◆ **TASK TO CARRY OUT**: Pictures do not belong in your copy. Repeat all the other data exactly.
[[ GIVEN ENTRIES open ]]
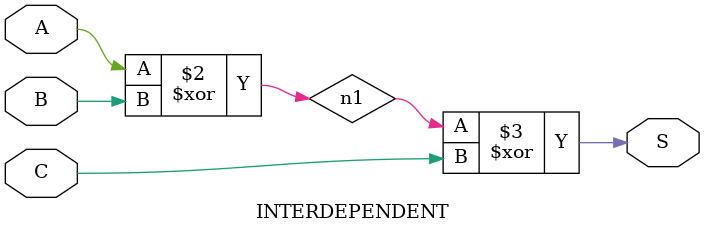
<source format=sv>
module INTERDEPENDENT (
    output reg S,
    input wire A, B, C
);

reg n1;

always @ (A, B, C)
begin
    n1 = A ^ B;
    S = n1 ^ C;
end

endmodule

</source>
[[ GIVEN ENTRIES closed ]]
◆ **ANSWER TO THE EXERCISE**:
<source format=sv>
module INTERDEPENDENT (
    output reg S,
    input wire A, B, C
);

reg n1;

always @ (A, B, C)
begin
    n1 = A ^ B;
    S = n1 ^ C;
end

endmodule

</source>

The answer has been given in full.